■ Raw records ■

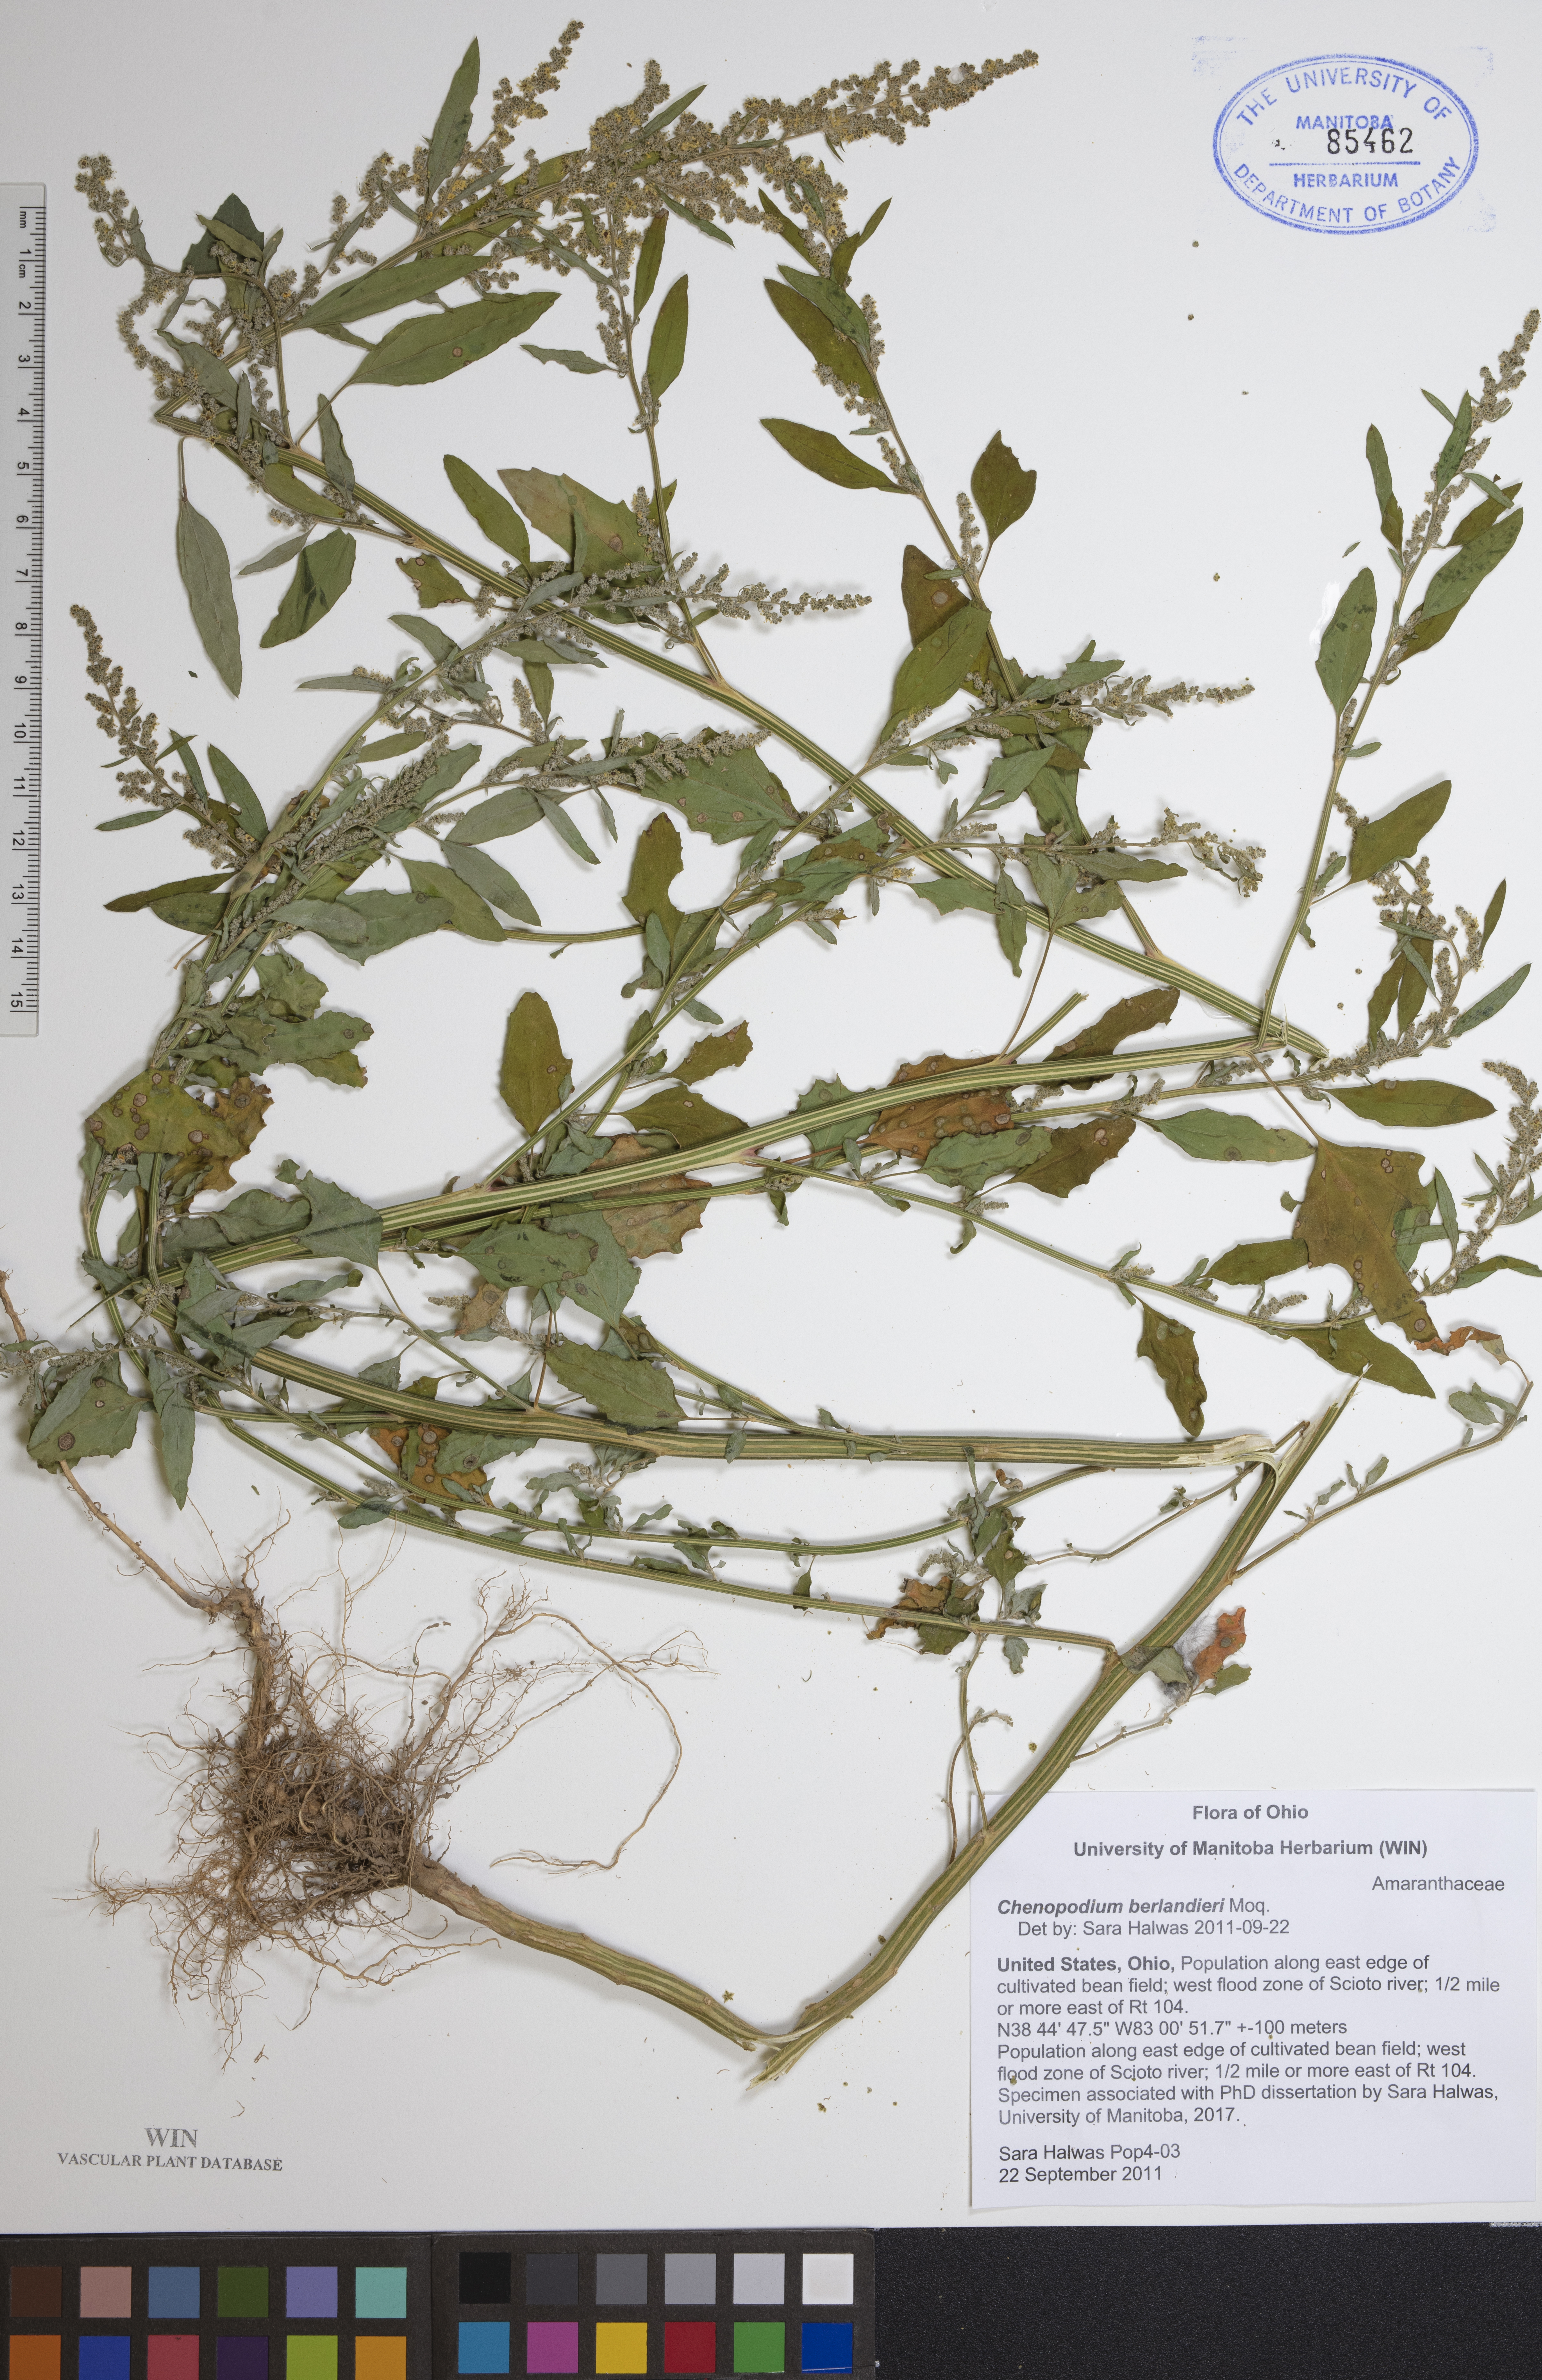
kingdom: Plantae
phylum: Tracheophyta
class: Magnoliopsida
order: Caryophyllales
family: Amaranthaceae
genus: Chenopodium
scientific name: Chenopodium berlandieri
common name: Pit-seed goosefoot
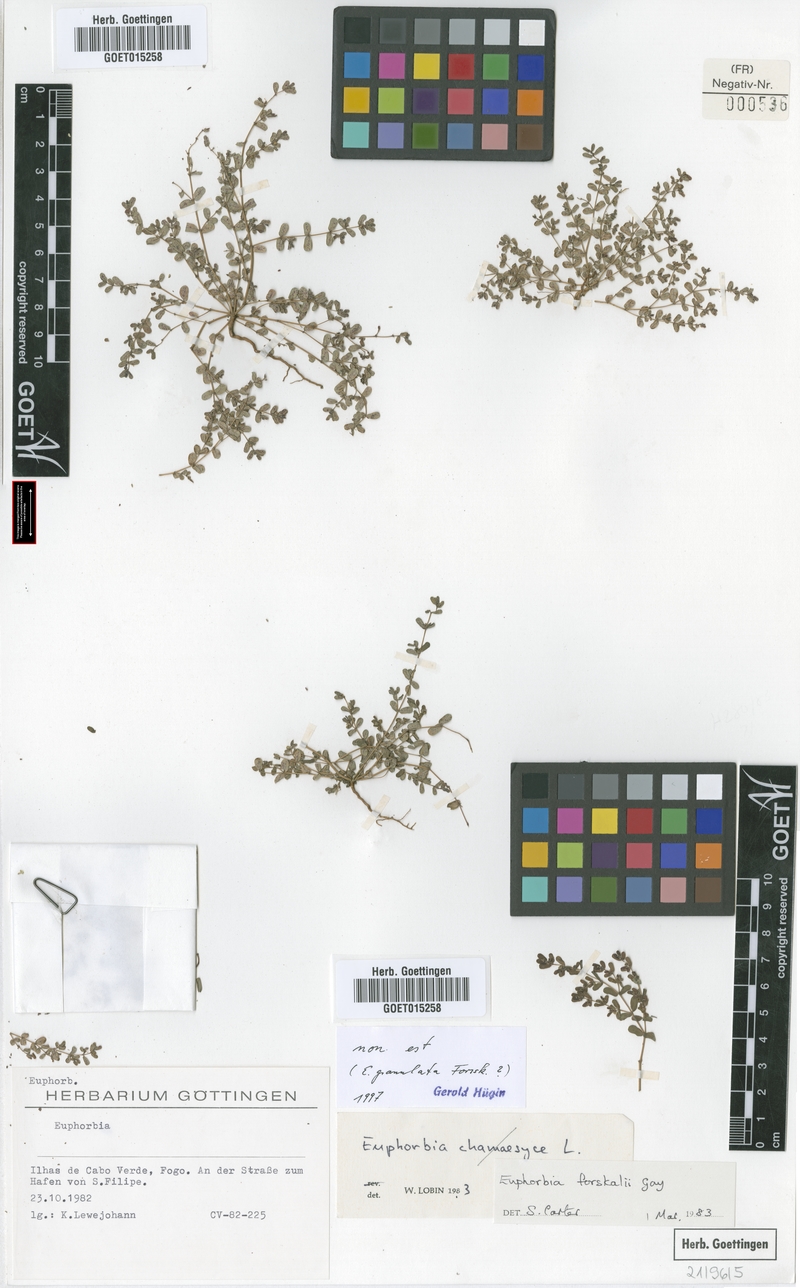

■ Aim ■
Can you repeat the records from the line with "order: Caryophyllales" through the end of the records, swapping "common name" for "vernacular name" and leaving out the pictures?

■ Result for this exercise ■
order: Caryophyllales
family: Amaranthaceae
genus: Chenopodium
scientific name: Chenopodium berlandieri
vernacular name: Pit-seed goosefoot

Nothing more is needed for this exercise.